We should have let these banks, investment houses and insurance companies fail and file for bankruptcy. The Federal Reserve could have stepped in to lend money at 5-7% to the most creditworthy borrowers. The gamblers who went in to bankruptcy would be out of business. Their depositors would have collected their FDIC insurance funds and deposited their funds in a surviving bank or credit union. Other assets, like credit card debt could have been assumed by other surviving lenders. Investors who bought toxic securities would have to sell them at a loss or hold them and deal with recovering the collateral. Fanny Mae and Freddie Mac should have filed for bankruptcy and been liquidated.

The Aftershock Meltdown will be worse, will certainly result in even higher unemployment and could last for years (think 2nd Great Depression). The federal government bail-outs, stimulus plans and 30% higher federal budgets will trigger this Debt Meltdown. The federal government panic of 2008 and the multi-trillion dollar government spending spree of 2009 and 2010 has caused this debt bubble to worsen. It includes, $ 14 trillion in U.S. government debt, $80 trillion in U.S. government unfunded liabilities and $ 34 trillion in personal debt. Government debt can crash our economy, like Greece.

To make things worse, federal and state government operations cost structures are 50% too high. Pension plans for government employees, delivering a defined benefit equal to full salary for 20 years of service are unsustainable. These Pension plans can be terminated and replaced by defined contribution plans like the rest of us have. Government must be rolled back to abandon half of what it is attempting to take over and control.

The Aftershock debt crash can’t be far away. Greece is providing us with a preview. U.S. Federal government debt is nearing $14 trillion, the same as our annual GDP, just like Greece. This year the Federal Reserve had to buy U.S. Treasury Notes because we didn’t have enough buyers for these Notes, just like Greece. The inflation this will cause will rival the 1983, 13% mortgage interest rates we paid and the 10% return we got on our fixed income savings and retirement accounts. Government spending will necessarily be lowered to meet expected revenue. The burst of this bubble should end government deficits, bloated operating costs and end the increases we’ve seen in the National Debt. The U.S. Federal Government must cut its spending by $1 trillion per year, now.

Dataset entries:
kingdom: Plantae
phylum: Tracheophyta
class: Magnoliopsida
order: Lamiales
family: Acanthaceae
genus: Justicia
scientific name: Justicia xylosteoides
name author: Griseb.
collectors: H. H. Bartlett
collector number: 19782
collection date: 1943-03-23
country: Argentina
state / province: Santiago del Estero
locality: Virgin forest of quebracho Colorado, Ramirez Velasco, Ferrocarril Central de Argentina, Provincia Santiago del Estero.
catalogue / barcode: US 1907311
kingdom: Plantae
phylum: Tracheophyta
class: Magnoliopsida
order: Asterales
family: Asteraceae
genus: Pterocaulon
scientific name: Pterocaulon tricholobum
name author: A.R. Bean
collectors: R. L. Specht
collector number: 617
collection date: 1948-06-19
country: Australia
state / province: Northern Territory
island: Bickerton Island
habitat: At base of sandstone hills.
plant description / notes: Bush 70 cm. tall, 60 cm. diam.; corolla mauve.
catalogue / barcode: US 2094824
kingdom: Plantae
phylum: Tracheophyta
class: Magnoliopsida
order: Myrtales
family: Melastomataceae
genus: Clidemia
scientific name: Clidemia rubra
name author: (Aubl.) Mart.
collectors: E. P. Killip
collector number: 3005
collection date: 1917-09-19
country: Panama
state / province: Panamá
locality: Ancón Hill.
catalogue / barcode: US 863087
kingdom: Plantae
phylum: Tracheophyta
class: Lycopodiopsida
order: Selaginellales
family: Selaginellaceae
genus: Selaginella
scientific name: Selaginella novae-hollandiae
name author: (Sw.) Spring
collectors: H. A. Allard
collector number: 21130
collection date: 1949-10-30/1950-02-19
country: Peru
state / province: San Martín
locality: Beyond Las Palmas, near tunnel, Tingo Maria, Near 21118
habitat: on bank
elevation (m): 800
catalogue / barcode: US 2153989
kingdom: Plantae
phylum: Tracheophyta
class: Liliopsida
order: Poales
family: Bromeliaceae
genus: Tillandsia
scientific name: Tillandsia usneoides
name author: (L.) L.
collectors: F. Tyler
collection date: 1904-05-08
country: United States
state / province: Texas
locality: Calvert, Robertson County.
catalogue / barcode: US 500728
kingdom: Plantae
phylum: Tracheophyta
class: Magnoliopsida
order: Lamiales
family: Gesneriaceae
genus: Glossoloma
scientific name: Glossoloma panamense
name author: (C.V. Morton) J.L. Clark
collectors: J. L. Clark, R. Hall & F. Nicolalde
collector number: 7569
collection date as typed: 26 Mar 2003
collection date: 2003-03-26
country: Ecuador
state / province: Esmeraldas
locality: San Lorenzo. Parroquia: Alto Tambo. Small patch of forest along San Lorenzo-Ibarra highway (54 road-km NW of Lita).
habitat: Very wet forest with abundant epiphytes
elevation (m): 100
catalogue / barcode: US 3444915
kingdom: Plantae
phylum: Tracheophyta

_Required work_: From the commentary on bailouts and government debt, quote word for word the passage starting with "The Aftershock debt" and going on through "per year, now.".

_Response below_:
The Aftershock debt crash can’t be far away. Greece is providing us with a preview. U.S. Federal government debt is nearing $14 trillion, the same as our annual GDP, just like Greece. This year the Federal Reserve had to buy U.S. Treasury Notes because we didn’t have enough buyers for these Notes, just like Greece. The inflation this will cause will rival the 1983, 13% mortgage interest rates we paid and the 10% return we got on our fixed income savings and retirement accounts. Government spending will necessarily be lowered to meet expected revenue. The burst of this bubble should end government deficits, bloated operating costs and end the increases we’ve seen in the National Debt. The U.S. Federal Government must cut its spending by $1 trillion per year, now.